Indicative results, not benchmarks — small corpora, a 3.8B local model
(`phi3:mini`), greedy decoding. See [`docs/results.md`](docs/results.md) for the
full tables and method.

**Headline (run on EC2 against a ~28 GB ceiling model, mixtral 8x7B):** on a
messy, branchy, distractor-laden workflow corpus, the small model **+ the feedback
loop essentially matches a model ~7× its size.**

| configuration | states F1 | transitions F1 |
|---|---|---|
| small model (phi3:mini), one-shot | 0.98 | 0.89 |
| **small model + feedback loop** | **1.00** | **0.90** |
| big ceiling model (mixtral, ~28 GB), one-shot | 1.00 | 0.91 |

→ the loop recovers **100%** of the small→big gap on states and **77%** on
transitions — and on several individual workflows the closed-loop small model
*beat* the big model, because the deterministic reference catches edges that raw
fluency invents or drops.

Other measured pieces: extraction states precision/recall ≈ 1.00 / 0.92; the
regime gate scores 1.00 precision/recall separating finite from continuous on a
clean corpus (it's brittle on deliberately *mixed* inputs — an open problem).

## Documentation

| doc | contents |
|---|---|
| [`docs/index.md`](docs/index.md) | overview and where to start |
| [`docs/architecture.md`](docs/architecture.md) | the op-amp model in depth; the pipeline; refusal-as-stabilizer |
| [`docs/usage.md`](docs/usage.md) | install, the API, the CLI, configuration, bring-your-own-backend |
| [`docs/results.md`](docs/results.md) | the measured results, method, and honest scope |
| [`docs/api.md`](docs/api.md) | reference for every public function |
| [`docs/faq.md`](docs/faq.md) | "do I need a GPU?", "what models?", "does it work offline?" … |

## Repository layout

```
src/llm_feedback_control/   the package (zero-dependency, pure standard library)
  llm.py                    the LLM client + injectable backend + a doctor()
  auditor.py                the negative-feedback pipeline (run_audit)
  feedback.py               the bounded positive-feedback loop (extract_iterative)
  __main__.py               the `lfc` command-line tool
experiments/                repro scripts for the measured results (not shipped)
aws/                        optional: run a large ceiling model on EC2 (not shipped)
docs/                       the documentation suite
tests/                      deterministic tests (no model / no network)
```

## Honest scope

- **A reliability architecture, not a model improvement.** The win is "the system
  knows what it can compute exactly and refuses the rest" — orthogonal to model
  scale.

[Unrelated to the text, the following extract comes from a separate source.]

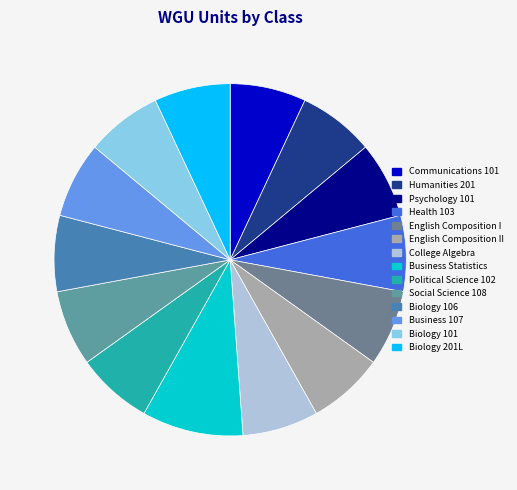

To the nearest percent, what portion does Biology 106 represent?

7%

It helps on the *structured / verifiable slice* (workflows, state
  machines, configs), not open-ended generation.
- **It uses no special mathematics.** The deterministic reference is plain
  graph/text consistency. (The finite-field "spectral fingerprint" is an *optional*
  extra exact check, honestly redundant with graph analysis for most workflow
  audits — keep it or ignore it.)
- **Needs a deterministic reference.** Where there's nothing to check against, the
  gate (correctly) refuses to claim exactness.
- **Results are indicative.** Small corpora; treat the numbers as direction, not
  guarantees.

## Origin

This project is the practical, validated spin-off of an internal research
investigation. The investigation's grander mathematical claims did not hold up
under measurement; this engineering architecture — LLM feedback control with
refusal-as-stabilizer — is the part that did. It stands on its own.

## License

MIT with an attribution clause — see [`LICENSE`](LICENSE).
Built with llm-feedback-control by Edward Chalk (sapientronic.ai).